* **Work instruction**
Return, word for word, the passage of the article on frame pointer omission below between "During the course" and "and stack-based arguments.", inclusive.

* **Extracted text**
Segment Open

[转载]Stack frame omission (FPO) optimization and consequences when debugging

Part1:

During the course of debugging programs, you’ve probably ran into the term “FPO” once or twice. FPO refers to a specific class of compiler optimizations that, on x86, deal with how the compiler accesses local variables and stack-based arguments.

With a function that uses local variables (and/or stack-based arguments), the compiler needs a mechanism to reference these values on the stack. Typically, this is done in one of two ways:
Access local variables directly from the stack pointer (esp). This is the behavior if FPO optimization is enabled. While this does not require a separate register to track the location of locals and arguments, as is needed if FPO optimization is disabled, it makes the generated code slightly more complicated. In particular, the displacement from esp of locals and arguments actually changes as the function is executed, due to things like function calls or other instructions that modify the stack. As a result, the compiler must keep track of the actual displacement from the current esp value at each location in a function where a stack-based value is referenced. This is typically not a big deal for a compiler to do, but in hand written assembler, this can get a bit tricky.

Segment Closed

* **Data block**
Segment Open

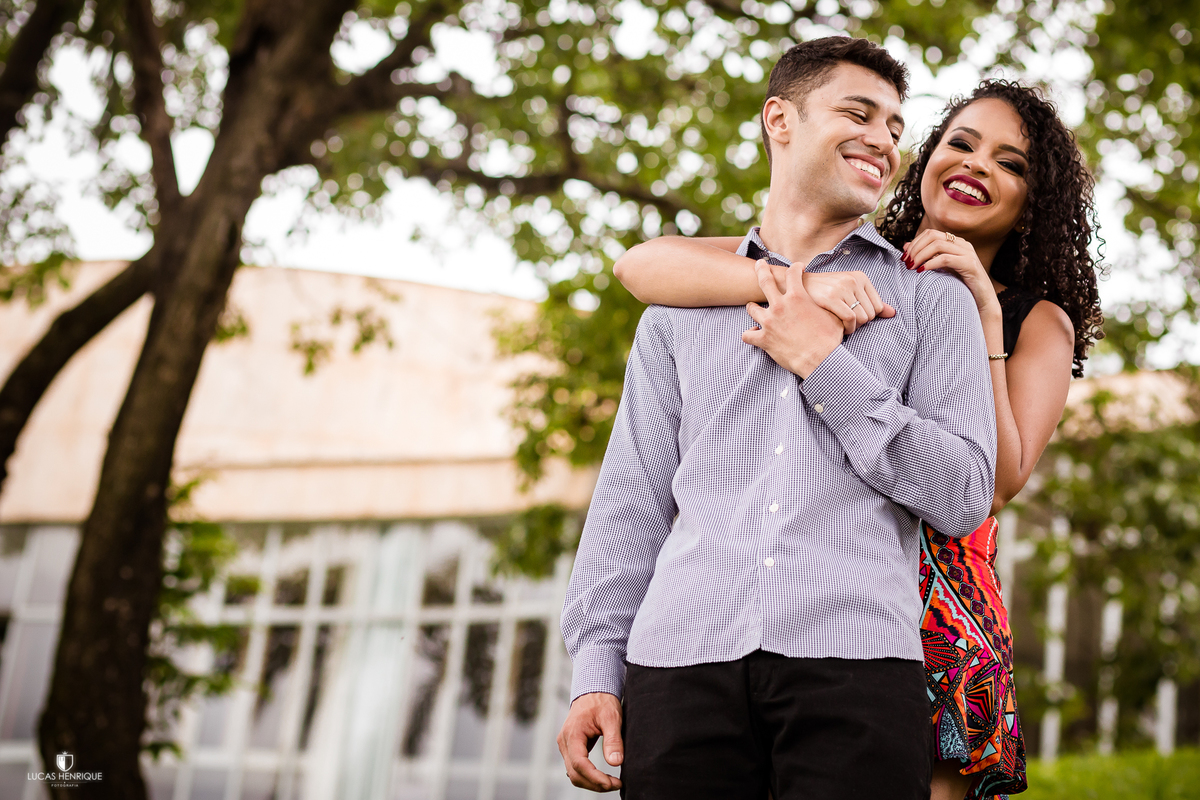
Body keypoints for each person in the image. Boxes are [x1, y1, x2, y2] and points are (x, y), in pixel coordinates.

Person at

Segment Closed

* **Exercise output**
During the course of debugging programs, you’ve probably ran into the term “FPO” once or twice. FPO refers to a specific class of compiler optimizations that, on x86, deal with how the compiler accesses local variables and stack-based arguments.